TASK BRIEF:
Repeat each entry verbatim.

[Transcribed page contents]
────
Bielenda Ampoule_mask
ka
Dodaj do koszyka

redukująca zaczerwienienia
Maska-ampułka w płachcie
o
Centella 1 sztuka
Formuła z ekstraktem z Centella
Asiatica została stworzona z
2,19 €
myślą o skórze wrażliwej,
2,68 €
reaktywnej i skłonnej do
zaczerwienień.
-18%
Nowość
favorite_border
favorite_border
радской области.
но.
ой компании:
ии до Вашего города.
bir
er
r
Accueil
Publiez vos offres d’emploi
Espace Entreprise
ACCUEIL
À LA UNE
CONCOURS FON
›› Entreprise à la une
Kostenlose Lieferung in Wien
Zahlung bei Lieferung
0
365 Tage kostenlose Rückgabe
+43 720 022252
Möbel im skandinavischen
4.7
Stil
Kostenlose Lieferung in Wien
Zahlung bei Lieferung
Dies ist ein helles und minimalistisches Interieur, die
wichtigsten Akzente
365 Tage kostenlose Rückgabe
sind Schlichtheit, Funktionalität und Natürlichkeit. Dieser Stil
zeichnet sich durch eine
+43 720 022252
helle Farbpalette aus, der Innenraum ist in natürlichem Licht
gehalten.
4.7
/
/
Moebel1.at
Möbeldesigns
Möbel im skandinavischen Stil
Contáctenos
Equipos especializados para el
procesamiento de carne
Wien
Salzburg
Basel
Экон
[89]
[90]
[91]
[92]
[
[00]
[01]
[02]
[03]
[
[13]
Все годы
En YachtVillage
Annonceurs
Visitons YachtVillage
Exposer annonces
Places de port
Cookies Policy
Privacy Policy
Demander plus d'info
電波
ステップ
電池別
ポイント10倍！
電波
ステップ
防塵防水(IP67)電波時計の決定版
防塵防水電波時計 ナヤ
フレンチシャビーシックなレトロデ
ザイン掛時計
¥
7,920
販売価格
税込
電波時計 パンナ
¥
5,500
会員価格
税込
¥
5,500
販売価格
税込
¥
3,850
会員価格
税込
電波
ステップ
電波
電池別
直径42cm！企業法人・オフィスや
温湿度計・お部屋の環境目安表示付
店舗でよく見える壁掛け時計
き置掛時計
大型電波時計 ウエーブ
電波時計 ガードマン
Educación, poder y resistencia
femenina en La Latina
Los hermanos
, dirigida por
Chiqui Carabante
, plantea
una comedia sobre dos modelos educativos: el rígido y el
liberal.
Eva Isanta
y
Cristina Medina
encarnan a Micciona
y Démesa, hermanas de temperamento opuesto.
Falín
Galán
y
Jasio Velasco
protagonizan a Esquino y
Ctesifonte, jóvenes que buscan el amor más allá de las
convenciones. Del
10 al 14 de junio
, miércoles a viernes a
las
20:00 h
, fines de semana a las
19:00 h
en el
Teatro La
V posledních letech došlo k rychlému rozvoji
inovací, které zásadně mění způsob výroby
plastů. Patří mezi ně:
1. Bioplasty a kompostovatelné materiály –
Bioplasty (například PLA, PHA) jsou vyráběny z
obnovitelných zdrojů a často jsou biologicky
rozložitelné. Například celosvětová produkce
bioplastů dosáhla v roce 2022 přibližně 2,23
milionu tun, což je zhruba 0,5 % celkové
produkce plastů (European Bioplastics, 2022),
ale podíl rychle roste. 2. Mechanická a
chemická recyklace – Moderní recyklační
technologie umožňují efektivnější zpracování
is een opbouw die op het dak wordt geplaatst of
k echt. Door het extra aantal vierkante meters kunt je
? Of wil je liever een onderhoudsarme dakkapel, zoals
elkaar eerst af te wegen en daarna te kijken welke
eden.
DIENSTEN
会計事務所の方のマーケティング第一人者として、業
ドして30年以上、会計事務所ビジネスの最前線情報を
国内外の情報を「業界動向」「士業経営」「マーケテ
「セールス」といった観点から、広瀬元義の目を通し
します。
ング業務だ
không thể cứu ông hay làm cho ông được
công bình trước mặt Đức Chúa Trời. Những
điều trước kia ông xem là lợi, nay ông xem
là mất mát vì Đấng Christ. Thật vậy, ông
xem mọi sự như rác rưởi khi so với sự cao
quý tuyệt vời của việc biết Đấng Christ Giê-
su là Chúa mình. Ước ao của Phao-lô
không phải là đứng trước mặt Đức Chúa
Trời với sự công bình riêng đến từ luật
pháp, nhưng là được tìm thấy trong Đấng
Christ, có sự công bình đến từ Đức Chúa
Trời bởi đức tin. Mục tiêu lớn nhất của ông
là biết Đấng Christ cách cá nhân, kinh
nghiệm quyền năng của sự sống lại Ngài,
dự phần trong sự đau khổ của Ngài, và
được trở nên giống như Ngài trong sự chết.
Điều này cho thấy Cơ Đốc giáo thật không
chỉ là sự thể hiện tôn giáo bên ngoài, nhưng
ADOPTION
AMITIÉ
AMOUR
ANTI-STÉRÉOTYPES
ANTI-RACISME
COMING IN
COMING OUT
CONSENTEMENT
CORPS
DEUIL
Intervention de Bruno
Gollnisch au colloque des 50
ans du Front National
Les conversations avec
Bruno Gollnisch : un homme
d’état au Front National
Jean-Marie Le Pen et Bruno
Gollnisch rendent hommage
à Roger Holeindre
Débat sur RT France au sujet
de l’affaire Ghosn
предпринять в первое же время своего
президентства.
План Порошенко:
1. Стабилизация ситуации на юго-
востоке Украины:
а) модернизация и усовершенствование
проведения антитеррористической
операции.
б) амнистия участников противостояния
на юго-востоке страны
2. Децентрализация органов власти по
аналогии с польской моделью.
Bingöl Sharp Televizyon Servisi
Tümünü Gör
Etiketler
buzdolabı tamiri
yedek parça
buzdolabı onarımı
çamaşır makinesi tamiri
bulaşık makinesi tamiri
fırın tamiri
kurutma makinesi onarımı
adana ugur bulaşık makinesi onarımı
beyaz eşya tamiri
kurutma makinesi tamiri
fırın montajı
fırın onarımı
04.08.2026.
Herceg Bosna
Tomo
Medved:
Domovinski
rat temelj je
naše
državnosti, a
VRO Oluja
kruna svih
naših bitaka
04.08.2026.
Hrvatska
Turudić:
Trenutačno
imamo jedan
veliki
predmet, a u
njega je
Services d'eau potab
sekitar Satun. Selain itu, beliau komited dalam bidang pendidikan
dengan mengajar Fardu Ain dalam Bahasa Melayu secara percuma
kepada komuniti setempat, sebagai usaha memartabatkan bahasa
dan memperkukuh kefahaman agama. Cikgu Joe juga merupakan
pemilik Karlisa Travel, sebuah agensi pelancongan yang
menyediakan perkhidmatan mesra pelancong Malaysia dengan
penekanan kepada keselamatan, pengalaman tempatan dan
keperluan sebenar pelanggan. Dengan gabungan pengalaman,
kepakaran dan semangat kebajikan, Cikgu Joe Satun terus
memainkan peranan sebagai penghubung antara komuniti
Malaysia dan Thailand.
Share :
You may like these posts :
────
OUTPUT FOR THIS EXERCISE:
Bielenda Ampoule_mask
ka
Dodaj do koszyka

redukująca zaczerwienienia
Maska-ampułka w płachcie
o
Centella 1 sztuka
Formuła z ekstraktem z Centella
Asiatica została stworzona z
2,19 €
myślą o skórze wrażliwej,
2,68 €
reaktywnej i skłonnej do
zaczerwienień.
-18%
Nowość
favorite_border
favorite_border
радской области.
но.
ой компании:
ии до Вашего города.
bir
er
r
Accueil
Publiez vos offres d’emploi
Espace Entreprise
ACCUEIL
À LA UNE
CONCOURS FON
›› Entreprise à la une
Kostenlose Lieferung in Wien
Zahlung bei Lieferung
0
365 Tage kostenlose Rückgabe
+43 720 022252
Möbel im skandinavischen
4.7
Stil
Kostenlose Lieferung in Wien
Zahlung bei Lieferung
Dies ist ein helles und minimalistisches Interieur, die
wichtigsten Akzente
365 Tage kostenlose Rückgabe
sind Schlichtheit, Funktionalität und Natürlichkeit. Dieser Stil
zeichnet sich durch eine
+43 720 022252
helle Farbpalette aus, der Innenraum ist in natürlichem Licht
gehalten.
4.7
/
/
Moebel1.at
Möbeldesigns
Möbel im skandinavischen Stil
Contáctenos
Equipos especializados para el
procesamiento de carne
Wien
Salzburg
Basel
Экон
[89]
[90]
[91]
[92]
[
[00]
[01]
[02]
[03]
[
[13]
Все годы
En YachtVillage
Annonceurs
Visitons YachtVillage
Exposer annonces
Places de port
Cookies Policy
Privacy Policy
Demander plus d'info
電波
ステップ
電池別
ポイント10倍！
電波
ステップ
防塵防水(IP67)電波時計の決定版
防塵防水電波時計 ナヤ
フレンチシャビーシックなレトロデ
ザイン掛時計
¥
7,920
販売価格
税込
電波時計 パンナ
¥
5,500
会員価格
税込
¥
5,500
販売価格
税込
¥
3,850
会員価格
税込
電波
ステップ
電波
電池別
直径42cm！企業法人・オフィスや
温湿度計・お部屋の環境目安表示付
店舗でよく見える壁掛け時計
き置掛時計
大型電波時計 ウエーブ
電波時計 ガードマン
Educación, poder y resistencia
femenina en La Latina
Los hermanos
, dirigida por
Chiqui Carabante
, plantea
una comedia sobre dos modelos educativos: el rígido y el
liberal.
Eva Isanta
y
Cristina Medina
encarnan a Micciona
y Démesa, hermanas de temperamento opuesto.
Falín
Galán
y
Jasio Velasco
protagonizan a Esquino y
Ctesifonte, jóvenes que buscan el amor más allá de las
convenciones. Del
10 al 14 de junio
, miércoles a viernes a
las
20:00 h
, fines de semana a las
19:00 h
en el
Teatro La
V posledních letech došlo k rychlému rozvoji
inovací, které zásadně mění způsob výroby
plastů. Patří mezi ně:
1. Bioplasty a kompostovatelné materiály –
Bioplasty (například PLA, PHA) jsou vyráběny z
obnovitelných zdrojů a často jsou biologicky
rozložitelné. Například celosvětová produkce
bioplastů dosáhla v roce 2022 přibližně 2,23
milionu tun, což je zhruba 0,5 % celkové
produkce plastů (European Bioplastics, 2022),
ale podíl rychle roste. 2. Mechanická a
chemická recyklace – Moderní recyklační
technologie umožňují efektivnější zpracování
is een opbouw die op het dak wordt geplaatst of
k echt. Door het extra aantal vierkante meters kunt je
? Of wil je liever een onderhoudsarme dakkapel, zoals
elkaar eerst af te wegen en daarna te kijken welke
eden.
DIENSTEN
会計事務所の方のマーケティング第一人者として、業
ドして30年以上、会計事務所ビジネスの最前線情報を
国内外の情報を「業界動向」「士業経営」「マーケテ
「セールス」といった観点から、広瀬元義の目を通し
します。
ング業務だ
không thể cứu ông hay làm cho ông được
công bình trước mặt Đức Chúa Trời. Những
điều trước kia ông xem là lợi, nay ông xem
là mất mát vì Đấng Christ. Thật vậy, ông
xem mọi sự như rác rưởi khi so với sự cao
quý tuyệt vời của việc biết Đấng Christ Giê-
su là Chúa mình. Ước ao của Phao-lô
không phải là đứng trước mặt Đức Chúa
Trời với sự công bình riêng đến từ luật
pháp, nhưng là được tìm thấy trong Đấng
Christ, có sự công bình đến từ Đức Chúa
Trời bởi đức tin. Mục tiêu lớn nhất của ông
là biết Đấng Christ cách cá nhân, kinh
nghiệm quyền năng của sự sống lại Ngài,
dự phần trong sự đau khổ của Ngài, và
được trở nên giống như Ngài trong sự chết.
Điều này cho thấy Cơ Đốc giáo thật không
chỉ là sự thể hiện tôn giáo bên ngoài, nhưng
ADOPTION
AMITIÉ
AMOUR
ANTI-STÉRÉOTYPES
ANTI-RACISME
COMING IN
COMING OUT
CONSENTEMENT
CORPS
DEUIL
Intervention de Bruno
Gollnisch au colloque des 50
ans du Front National
Les conversations avec
Bruno Gollnisch : un homme
d’état au Front National
Jean-Marie Le Pen et Bruno
Gollnisch rendent hommage
à Roger Holeindre
Débat sur RT France au sujet
de l’affaire Ghosn
предпринять в первое же время своего
президентства.
План Порошенко:
1. Стабилизация ситуации на юго-
востоке Украины:
а) модернизация и усовершенствование
проведения антитеррористической
операции.
б) амнистия участников противостояния
на юго-востоке страны
2. Децентрализация органов власти по
аналогии с польской моделью.
Bingöl Sharp Televizyon Servisi
Tümünü Gör
Etiketler
buzdolabı tamiri
yedek parça
buzdolabı onarımı
çamaşır makinesi tamiri
bulaşık makinesi tamiri
fırın tamiri
kurutma makinesi onarımı
adana ugur bulaşık makinesi onarımı
beyaz eşya tamiri
kurutma makinesi tamiri
fırın montajı
fırın onarımı
04.08.2026.
Herceg Bosna
Tomo
Medved:
Domovinski
rat temelj je
naše
državnosti, a
VRO Oluja
kruna svih
naših bitaka
04.08.2026.
Hrvatska
Turudić:
Trenutačno
imamo jedan
veliki
predmet, a u
njega je
Services d'eau potab
sekitar Satun. Selain itu, beliau komited dalam bidang pendidikan
dengan mengajar Fardu Ain dalam Bahasa Melayu secara percuma
kepada komuniti setempat, sebagai usaha memartabatkan bahasa
dan memperkukuh kefahaman agama. Cikgu Joe juga merupakan
pemilik Karlisa Travel, sebuah agensi pelancongan yang
menyediakan perkhidmatan mesra pelancong Malaysia dengan
penekanan kepada keselamatan, pengalaman tempatan dan
keperluan sebenar pelanggan. Dengan gabungan pengalaman,
kepakaran dan semangat kebajikan, Cikgu Joe Satun terus
memainkan peranan sebagai penghubung antara komuniti
Malaysia dan Thailand.
Share :
You may like these posts :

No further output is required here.